#### THE EXERCISE:
Reproduce verbatim the stretch of the listing below from the line containing "pose: elev=0.2 azim=348.2 roll=80.3 dist=1.56" through the end of the listing, including both of those ends.
:: SUPPLIED MATERIAL
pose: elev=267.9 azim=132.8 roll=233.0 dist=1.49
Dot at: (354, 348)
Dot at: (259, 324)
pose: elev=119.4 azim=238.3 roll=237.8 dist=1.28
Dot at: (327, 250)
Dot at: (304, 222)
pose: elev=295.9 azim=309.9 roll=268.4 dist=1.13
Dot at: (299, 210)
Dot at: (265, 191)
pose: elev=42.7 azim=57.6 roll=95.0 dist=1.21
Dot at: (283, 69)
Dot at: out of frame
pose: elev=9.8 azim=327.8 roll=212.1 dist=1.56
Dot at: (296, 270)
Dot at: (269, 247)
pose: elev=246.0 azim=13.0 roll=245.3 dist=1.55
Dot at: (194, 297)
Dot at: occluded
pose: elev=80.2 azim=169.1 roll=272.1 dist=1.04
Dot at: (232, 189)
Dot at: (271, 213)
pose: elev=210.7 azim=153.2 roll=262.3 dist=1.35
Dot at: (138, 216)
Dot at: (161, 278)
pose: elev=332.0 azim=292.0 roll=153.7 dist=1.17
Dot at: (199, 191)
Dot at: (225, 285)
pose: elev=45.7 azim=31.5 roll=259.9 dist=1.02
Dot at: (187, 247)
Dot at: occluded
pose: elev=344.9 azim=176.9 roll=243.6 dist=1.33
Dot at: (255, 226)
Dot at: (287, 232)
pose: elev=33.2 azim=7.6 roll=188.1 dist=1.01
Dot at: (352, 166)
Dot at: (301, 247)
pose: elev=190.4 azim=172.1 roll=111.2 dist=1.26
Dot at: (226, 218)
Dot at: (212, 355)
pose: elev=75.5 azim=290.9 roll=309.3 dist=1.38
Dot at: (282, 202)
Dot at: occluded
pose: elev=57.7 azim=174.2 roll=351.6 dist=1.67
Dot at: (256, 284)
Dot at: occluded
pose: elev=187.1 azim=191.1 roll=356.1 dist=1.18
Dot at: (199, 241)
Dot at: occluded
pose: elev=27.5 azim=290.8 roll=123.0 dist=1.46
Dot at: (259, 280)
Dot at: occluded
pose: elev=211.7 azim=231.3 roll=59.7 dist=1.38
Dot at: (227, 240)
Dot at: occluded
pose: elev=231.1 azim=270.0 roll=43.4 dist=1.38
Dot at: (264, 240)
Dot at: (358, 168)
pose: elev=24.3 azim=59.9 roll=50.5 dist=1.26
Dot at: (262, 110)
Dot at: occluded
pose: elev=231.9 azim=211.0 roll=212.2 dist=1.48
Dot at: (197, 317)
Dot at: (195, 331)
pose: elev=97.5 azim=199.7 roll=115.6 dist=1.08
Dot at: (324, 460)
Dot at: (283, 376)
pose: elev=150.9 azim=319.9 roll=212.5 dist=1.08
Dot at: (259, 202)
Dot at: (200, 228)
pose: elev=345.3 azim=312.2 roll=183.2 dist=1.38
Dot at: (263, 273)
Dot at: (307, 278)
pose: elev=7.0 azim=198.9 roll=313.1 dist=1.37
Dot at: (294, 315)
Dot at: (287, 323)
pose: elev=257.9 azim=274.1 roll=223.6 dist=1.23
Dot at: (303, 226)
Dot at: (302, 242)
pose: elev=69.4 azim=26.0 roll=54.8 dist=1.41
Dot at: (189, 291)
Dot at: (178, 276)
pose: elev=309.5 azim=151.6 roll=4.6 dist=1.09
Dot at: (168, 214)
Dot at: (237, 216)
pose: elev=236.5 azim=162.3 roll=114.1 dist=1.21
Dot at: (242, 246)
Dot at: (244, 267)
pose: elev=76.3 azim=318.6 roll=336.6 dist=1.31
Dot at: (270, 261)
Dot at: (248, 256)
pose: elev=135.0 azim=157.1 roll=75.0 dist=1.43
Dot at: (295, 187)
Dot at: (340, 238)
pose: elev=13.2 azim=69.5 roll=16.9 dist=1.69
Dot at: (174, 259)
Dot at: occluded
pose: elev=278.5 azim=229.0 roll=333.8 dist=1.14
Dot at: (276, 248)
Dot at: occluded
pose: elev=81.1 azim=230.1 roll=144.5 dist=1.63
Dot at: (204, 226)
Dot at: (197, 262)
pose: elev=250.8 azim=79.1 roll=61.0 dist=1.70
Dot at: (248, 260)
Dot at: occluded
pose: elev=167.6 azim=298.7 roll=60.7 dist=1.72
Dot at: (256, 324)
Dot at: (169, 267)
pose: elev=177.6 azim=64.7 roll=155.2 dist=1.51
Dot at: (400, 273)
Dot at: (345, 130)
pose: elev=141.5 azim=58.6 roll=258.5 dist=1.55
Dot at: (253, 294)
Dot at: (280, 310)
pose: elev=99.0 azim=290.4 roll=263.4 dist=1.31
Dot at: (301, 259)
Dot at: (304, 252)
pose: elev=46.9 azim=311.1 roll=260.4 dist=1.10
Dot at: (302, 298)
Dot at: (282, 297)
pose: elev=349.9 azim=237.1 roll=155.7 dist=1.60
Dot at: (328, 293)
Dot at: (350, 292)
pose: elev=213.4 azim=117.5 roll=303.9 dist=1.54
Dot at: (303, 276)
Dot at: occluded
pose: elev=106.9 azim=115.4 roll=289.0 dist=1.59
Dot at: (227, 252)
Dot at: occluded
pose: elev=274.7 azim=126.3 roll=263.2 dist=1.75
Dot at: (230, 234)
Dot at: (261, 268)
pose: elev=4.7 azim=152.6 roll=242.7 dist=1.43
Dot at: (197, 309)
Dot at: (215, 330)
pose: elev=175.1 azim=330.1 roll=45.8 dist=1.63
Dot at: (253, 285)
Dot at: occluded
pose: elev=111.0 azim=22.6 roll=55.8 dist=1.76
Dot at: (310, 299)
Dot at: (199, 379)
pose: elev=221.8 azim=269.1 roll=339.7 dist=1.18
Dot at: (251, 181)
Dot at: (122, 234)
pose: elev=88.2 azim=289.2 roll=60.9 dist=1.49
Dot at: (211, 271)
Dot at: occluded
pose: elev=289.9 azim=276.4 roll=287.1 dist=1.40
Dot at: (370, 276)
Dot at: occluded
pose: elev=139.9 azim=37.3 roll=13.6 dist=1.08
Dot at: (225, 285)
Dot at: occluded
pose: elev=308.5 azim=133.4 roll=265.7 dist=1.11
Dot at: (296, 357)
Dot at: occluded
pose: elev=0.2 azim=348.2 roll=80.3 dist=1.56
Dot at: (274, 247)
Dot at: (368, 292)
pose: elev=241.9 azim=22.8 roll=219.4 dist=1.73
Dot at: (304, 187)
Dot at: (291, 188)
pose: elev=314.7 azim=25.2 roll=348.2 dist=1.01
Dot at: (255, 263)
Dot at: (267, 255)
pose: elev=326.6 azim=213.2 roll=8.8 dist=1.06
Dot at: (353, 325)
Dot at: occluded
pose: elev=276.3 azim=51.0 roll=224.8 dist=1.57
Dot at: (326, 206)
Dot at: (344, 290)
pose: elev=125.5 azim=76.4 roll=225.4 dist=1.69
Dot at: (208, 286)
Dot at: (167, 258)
::::
#### TASK OUTPUT:
pose: elev=0.2 azim=348.2 roll=80.3 dist=1.56
Dot at: (274, 247)
Dot at: (368, 292)
pose: elev=241.9 azim=22.8 roll=219.4 dist=1.73
Dot at: (304, 187)
Dot at: (291, 188)
pose: elev=314.7 azim=25.2 roll=348.2 dist=1.01
Dot at: (255, 263)
Dot at: (267, 255)
pose: elev=326.6 azim=213.2 roll=8.8 dist=1.06
Dot at: (353, 325)
Dot at: occluded
pose: elev=276.3 azim=51.0 roll=224.8 dist=1.57
Dot at: (326, 206)
Dot at: (344, 290)
pose: elev=125.5 azim=76.4 roll=225.4 dist=1.69
Dot at: (208, 286)
Dot at: (167, 258)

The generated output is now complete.